Transcribe the lines below verbatim, omitting the pictures from your answer.

* [Given material]:
+ + + +

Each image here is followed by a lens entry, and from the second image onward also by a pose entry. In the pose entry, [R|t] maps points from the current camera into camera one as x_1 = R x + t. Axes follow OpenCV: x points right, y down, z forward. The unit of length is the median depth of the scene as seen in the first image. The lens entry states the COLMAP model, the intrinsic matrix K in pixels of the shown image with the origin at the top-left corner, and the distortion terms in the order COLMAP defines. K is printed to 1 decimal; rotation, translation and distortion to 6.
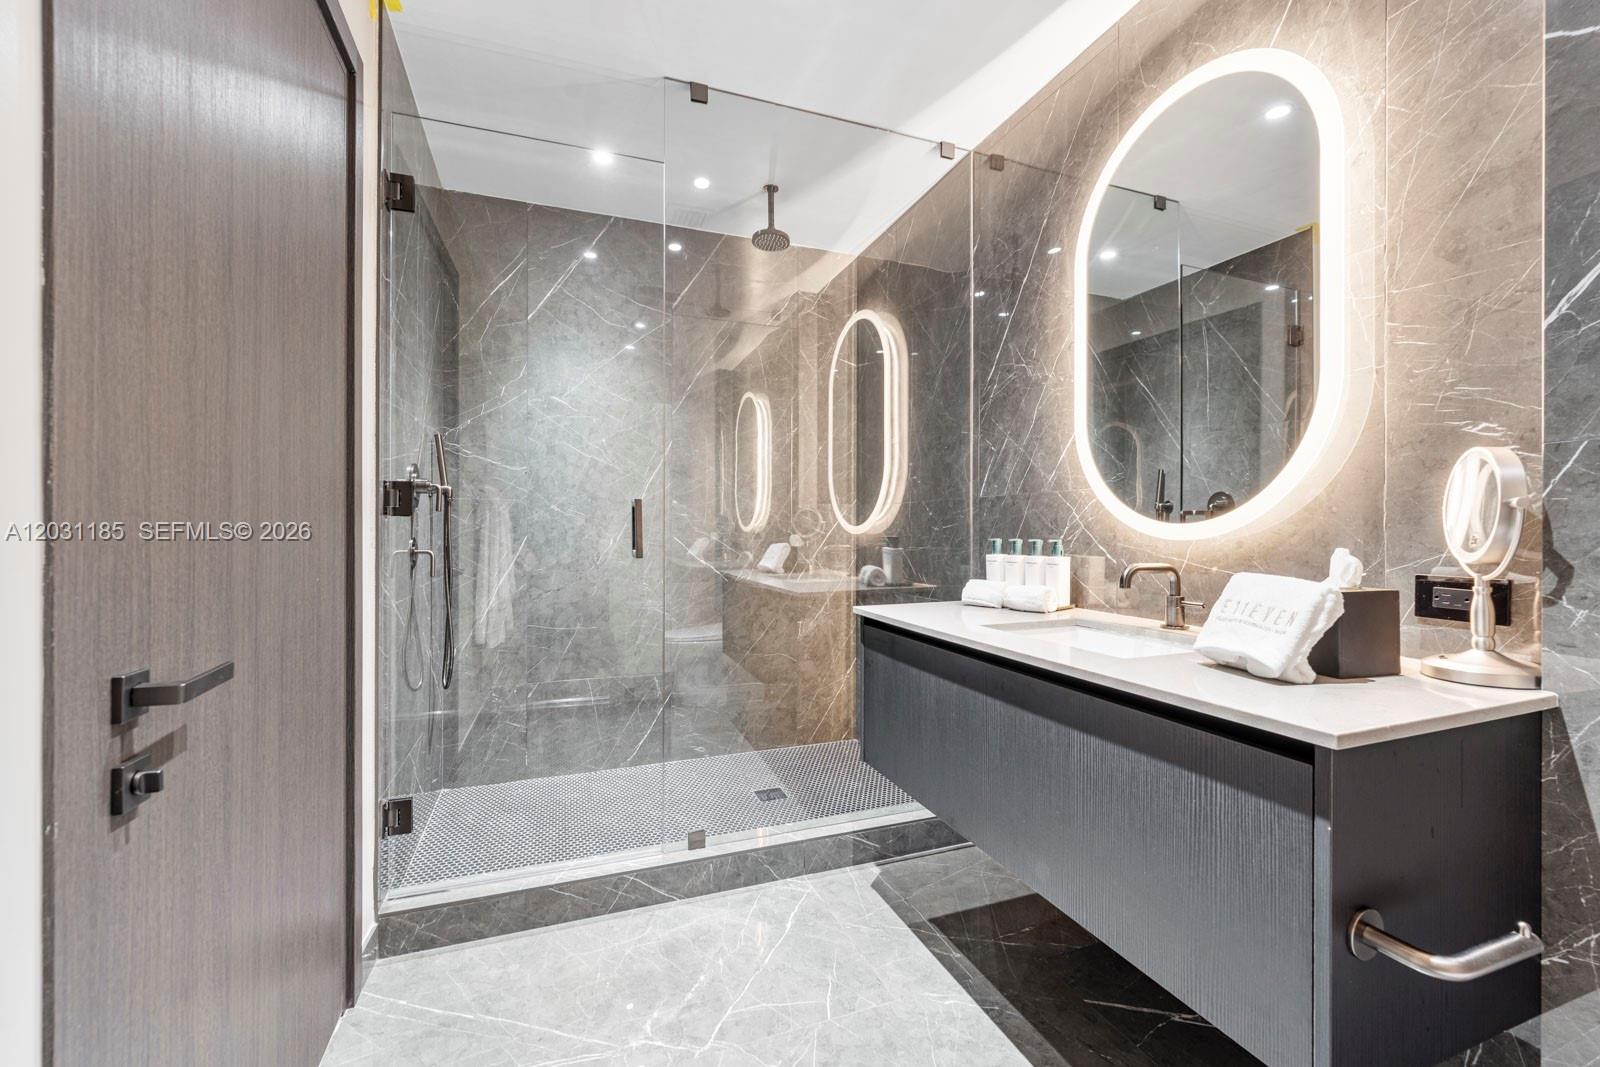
lens RADIAL K [[650.8, 0, 797.9], [0, 650.8, 530.5], [0, 0, 1]] dist [0.003693, -0.002186]
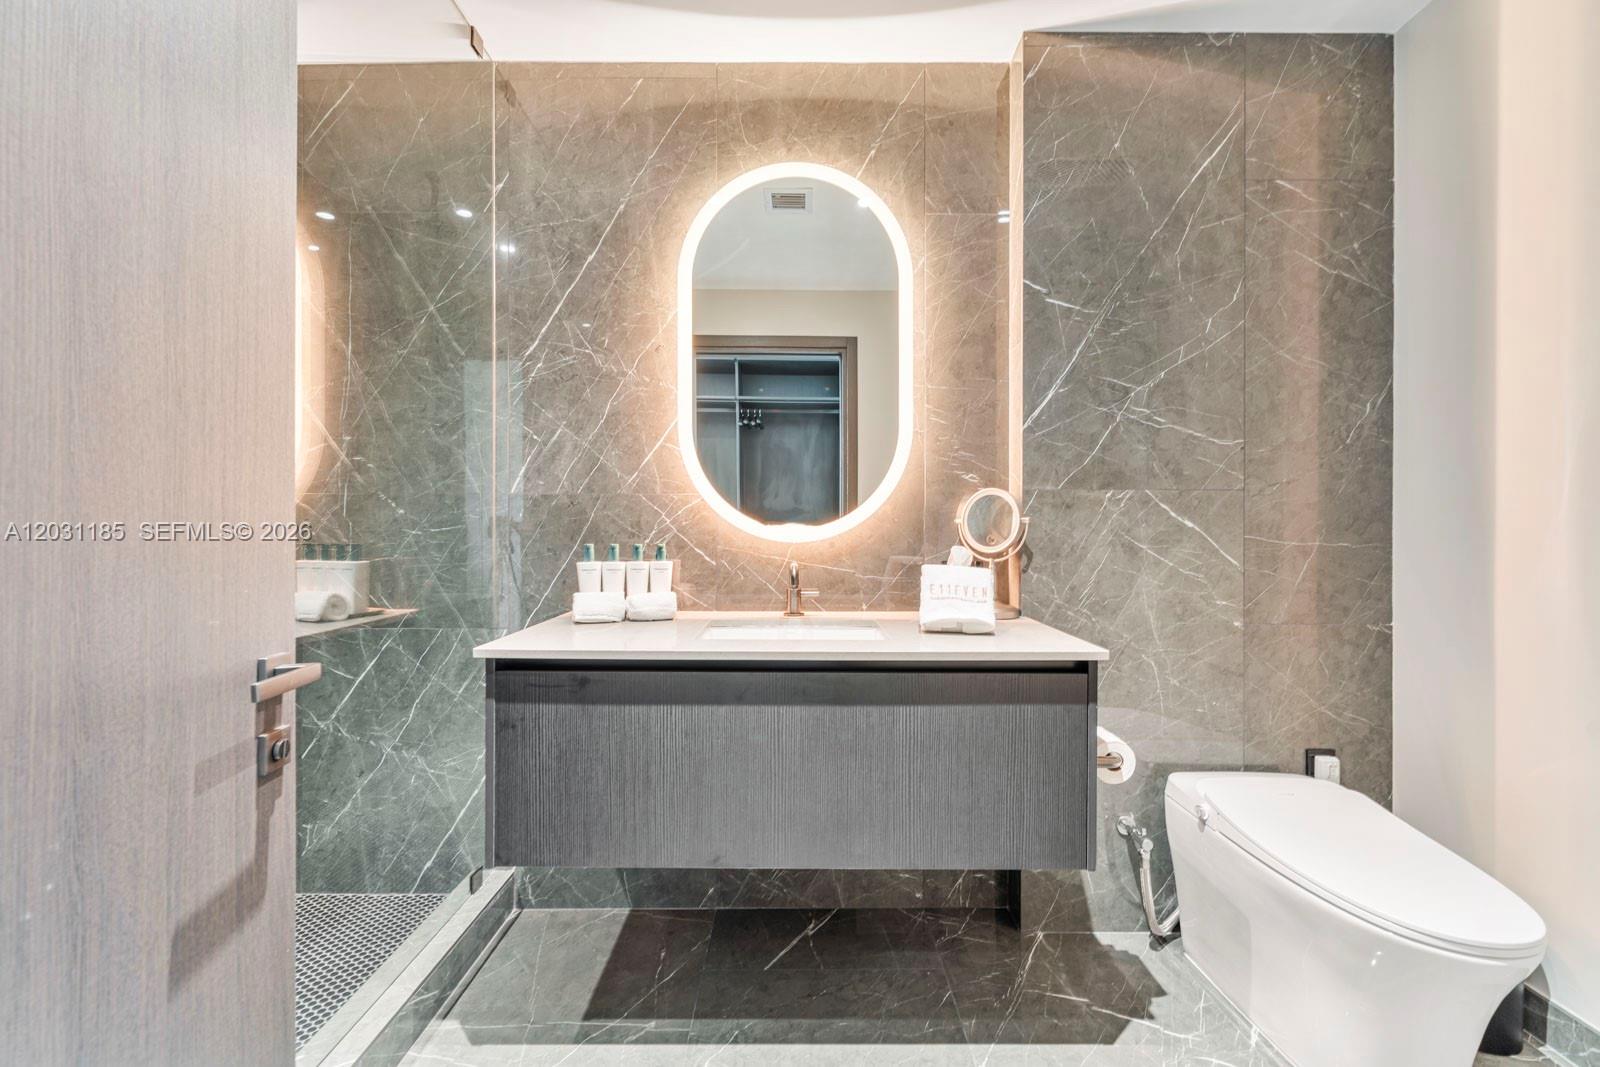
lens RADIAL K [[650.8, 0, 797.3], [0, 650.8, 532.1], [0, 0, 1]] dist [0.003693, -0.002186]
pose [[0.357304, -0.003713, 0.933981, -0.464961], [0.000275, 0.999992, 0.003870, -0.007652], [-0.933988, -0.001127, 0.357302, 0.477556]]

+ + + +

* [Response to the task]:
Each image here is followed by a lens entry, and from the second image onward also by a pose entry. In the pose entry, [R|t] maps points from the current camera into camera one as x_1 = R x + t. Axes follow OpenCV: x points right, y down, z forward. The unit of length is the median depth of the scene as seen in the first image. The lens entry states the COLMAP model, the intrinsic matrix K in pixels of the shown image with the origin at the top-left corner, and the distortion terms in the order COLMAP defines. K is printed to 1 decimal; rotation, translation and distortion to 6.
lens RADIAL K [[650.8, 0, 797.9], [0, 650.8, 530.5], [0, 0, 1]] dist [0.003693, -0.002186]
lens RADIAL K [[650.8, 0, 797.3], [0, 650.8, 532.1], [0, 0, 1]] dist [0.003693, -0.002186]
pose [[0.357304, -0.003713, 0.933981, -0.464961], [0.000275, 0.999992, 0.003870, -0.007652], [-0.933988, -0.001127, 0.357302, 0.477556]]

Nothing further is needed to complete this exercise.